Texto escolhido ->
★ ★ ★ ★ ★

Presidente do Siamig e do Sindaçúcar - Minas Gerais

Op-AA-25

A preparação para um novo ciclo

A safra 2010/11 do setor sucroenergético brasileiro tem tudo para ser uma safra de recuperação. Um fôlego para as empresas, duramente atingidas pela crise financeira de 2008 no meio de um forte ciclo de investimento ocorrido nos anos anteriores. Depois de um período conturbado, o mercado voltou a dar sustentação para o início de um novo período de crescimento.

Contudo, tal decisão virá em outro contexto, diferente daquele que impulsionou o último ciclo, marcado por uma estrutura produtiva mais madura, com um nível de profissionalização grande garantindo um melhor planejamento das decisões. O último ciclo de investimentos deixou alguns traumas e, principalmente, lições para o futuro.

★ ★ ★ ★ ★

Trecho dos dados ->
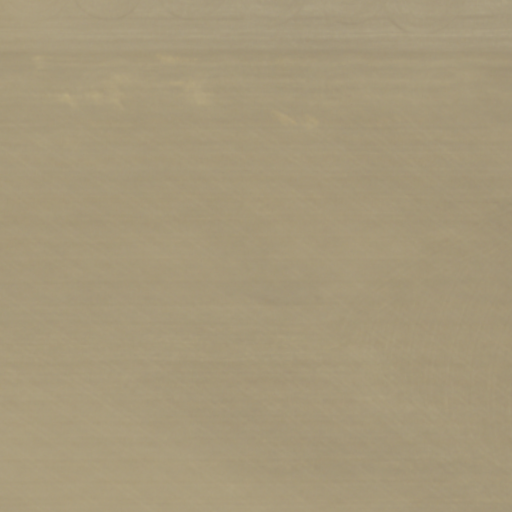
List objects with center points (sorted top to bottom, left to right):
crop: (256, 256)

★ ★ ★ ★ ★

Tarefa 1 -> No texto sobre o setor sucroenergético, troque "crise financeira" por "crise econômica" e escreva de novo o trecho que vai de "Presidente do Siamig" até "para o futuro.".
Tarefa 2 -> Escreva a continuação do texto sobre o setor sucroenergético, começando logo depois da última frase.

Resposta certa 1 ->
Presidente do Siamig e do Sindaçúcar - Minas Gerais

Op-AA-25

A preparação para um novo ciclo

A safra 2010/11 do setor sucroenergético brasileiro tem tudo para ser uma safra de recuperação. Um fôlego para as empresas, duramente atingidas pela crise econômica de 2008 no meio de um forte ciclo de investimento ocorrido nos anos anteriores. Depois de um período conturbado, o mercado voltou a dar sustentação para o início de um novo período de crescimento.

Contudo, tal decisão virá em outro contexto, diferente daquele que impulsionou o último ciclo, marcado por uma estrutura produtiva mais madura, com um nível de profissionalização grande garantindo um melhor planejamento das decisões. O último ciclo de investimentos deixou alguns traumas e, principalmente, lições para o futuro.

Resposta certa 2 ->
Para entendê-los, voltemos um pouco ao passado, analisando os fundamentos e as consequências que as decisões empresariais provocaram na estrutura produtiva do setor no Brasil durante esse período. Esse ciclo propiciou ao setor mais que dobrar a produção de cana nos últimos 10 anos e foi baseado em três fundamentos:

1. preço do petróleo com a busca de uma opção ao óleo caro;
2. mercado interno de etanol a partir do lançamento e aceitação pelo consumidor dos veículos flex, e
3. preocupação com as mudanças climáticas e a busca de um combustível renovável e limpo.

Com base nesses pilares, todas as usinas do Brasil realizaram algum tipo de expansão. Acreditava-se que o País manteria sua participação no mercado mundial de açúcar, aumentaria fortemente as vendas de etanol no mercado interno e haveria uma forte abertura para o etanol no mercado externo. O setor brasileiro era caracterizado pela forte presença da gestão familiar e uma participação muito tímida do capital estrangeiro. A mudança dessa estrutura deixou um grande trauma para o setor.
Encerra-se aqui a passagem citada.